--- Exercise tasks ---
A) In the passage on how PFAS ended up on farmland, copy the words from "The federal government" to "then contaminate farmland.".
B) From the passage on PFAS and farmland, list every figure it gives for tonnage, acreage, or share of farmland.
C) Pick up the passage on how PFAS ended up on farmland from where it stops and continue writing it.

--- Extract ---
^^^^^^^^

How PFAS ended up on farmland

The federal government has long encouraged the use of sludge as fertilizer in part because it would otherwise need to be disposed of another way — dumped in landfills, or burned — potentially releasing greenhouse gases and other pollution. In addition, sludge contains nutrients that encourage plant growth, and helps reduce use of fertilizers made from fossil fuels.

But a growing body of research shows that, unbeknown to farmers, fertilizer made from the sewage that flows from homes and factories can contain heavy concentrations of PFAS, which can then contaminate farmland.

It’s difficult to know how much fertilizer sludge is used nationwide, and EPA data is incomplete. The industry says that more than 2 million dry tons were used on 4.6 million acres of farmland in 2018. And it estimates that farmers have obtained permits to use sewage sludge on nearly 70 million acres, or about a fifth of all U.S. agricultural land.

^^^^^^^^

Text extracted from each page
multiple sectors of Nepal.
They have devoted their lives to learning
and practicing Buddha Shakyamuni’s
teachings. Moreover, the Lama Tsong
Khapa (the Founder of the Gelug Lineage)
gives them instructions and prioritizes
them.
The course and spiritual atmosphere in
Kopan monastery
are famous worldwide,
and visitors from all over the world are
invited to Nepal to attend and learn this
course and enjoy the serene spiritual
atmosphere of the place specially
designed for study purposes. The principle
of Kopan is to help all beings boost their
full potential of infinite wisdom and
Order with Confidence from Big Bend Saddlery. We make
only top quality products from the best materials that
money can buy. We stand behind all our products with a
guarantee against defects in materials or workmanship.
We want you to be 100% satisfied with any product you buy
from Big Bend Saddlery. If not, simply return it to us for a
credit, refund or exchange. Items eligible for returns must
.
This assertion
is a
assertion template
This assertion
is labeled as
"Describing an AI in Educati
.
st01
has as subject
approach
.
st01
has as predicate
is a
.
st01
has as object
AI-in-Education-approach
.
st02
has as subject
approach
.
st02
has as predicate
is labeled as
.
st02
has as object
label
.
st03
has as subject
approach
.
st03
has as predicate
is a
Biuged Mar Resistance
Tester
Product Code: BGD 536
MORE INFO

^^^^^^^^

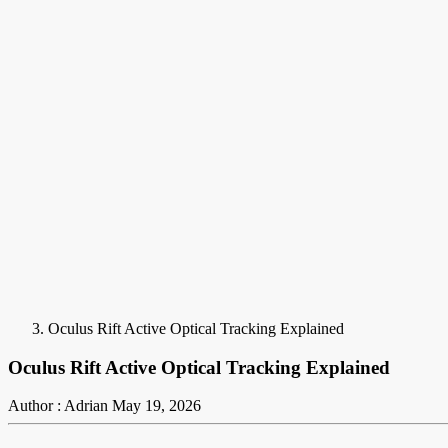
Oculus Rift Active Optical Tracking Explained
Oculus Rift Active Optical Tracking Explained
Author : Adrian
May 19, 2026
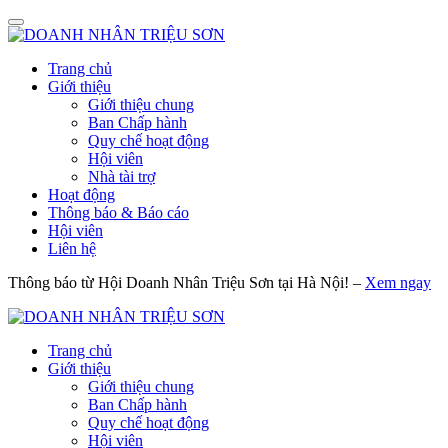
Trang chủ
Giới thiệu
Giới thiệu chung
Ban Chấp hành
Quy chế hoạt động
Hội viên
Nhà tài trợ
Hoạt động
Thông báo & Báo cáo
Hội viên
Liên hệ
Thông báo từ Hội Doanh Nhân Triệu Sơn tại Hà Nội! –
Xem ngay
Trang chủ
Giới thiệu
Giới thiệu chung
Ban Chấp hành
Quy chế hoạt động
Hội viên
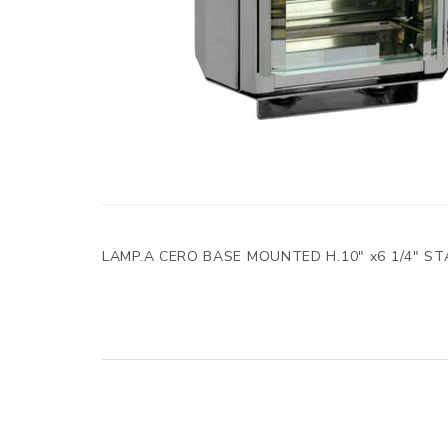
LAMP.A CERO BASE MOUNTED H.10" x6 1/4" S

^^^^^^^^

--- Answer section ---
A)
The federal government has long encouraged the use of sludge as fertilizer in part because it would otherwise need to be disposed of another way — dumped in landfills, or burned — potentially releasing greenhouse gases and other pollution. In addition, sludge contains nutrients that encourage plant growth, and helps reduce use of fertilizers made from fossil fuels.

But a growing body of research shows that, unbeknown to farmers, fertilizer made from the sewage that flows from homes and factories can contain heavy concentrations of PFAS, which can then contaminate farmland.

B)
- more than 2 million dry tons
- 4.6 million acres
- nearly 70 million acres
- about a fifth of all U.S. agricultural land

C)
Only one state, Maine, has begun systematically testing agricultural land for PFAS. So far, it has found 68 farms with significant contamination. In 2022, the state banned the use of sludge fertilizer and has since set up a fund to support affected farms.

Lawmakers in Washington are only starting to take notice. The Senate version of a stalled farm bill would have created a $500 million fund to be used to clean up farms, buy out farmers, monitor health, and fund testing for PFAS, essentially shifting the costs onto taxpayers. The fate of the measures, modeled on Maine’s approach, remained unclear.

“It could be that ultimately millions of acres of farmland is contaminated with biosolids, and may no longer be suitable for agriculture unless they are cleaned up,” said Scott Faber, an attorney with the Environmental Working Group and adjunct professor of law at Georgetown University. But there’s another possibility, he said: “They may simply be too expensive to clean up.”

Smelly but profitable

Sewage sludge is a lucrative business.

When local water utilities treat sewage, and filter out the water, it leaves behind a thick sludge. Companies like Synagro take the sludge from more than 1,000 wastewater facilities in North America, which is then sold as inexpensive fertilizer.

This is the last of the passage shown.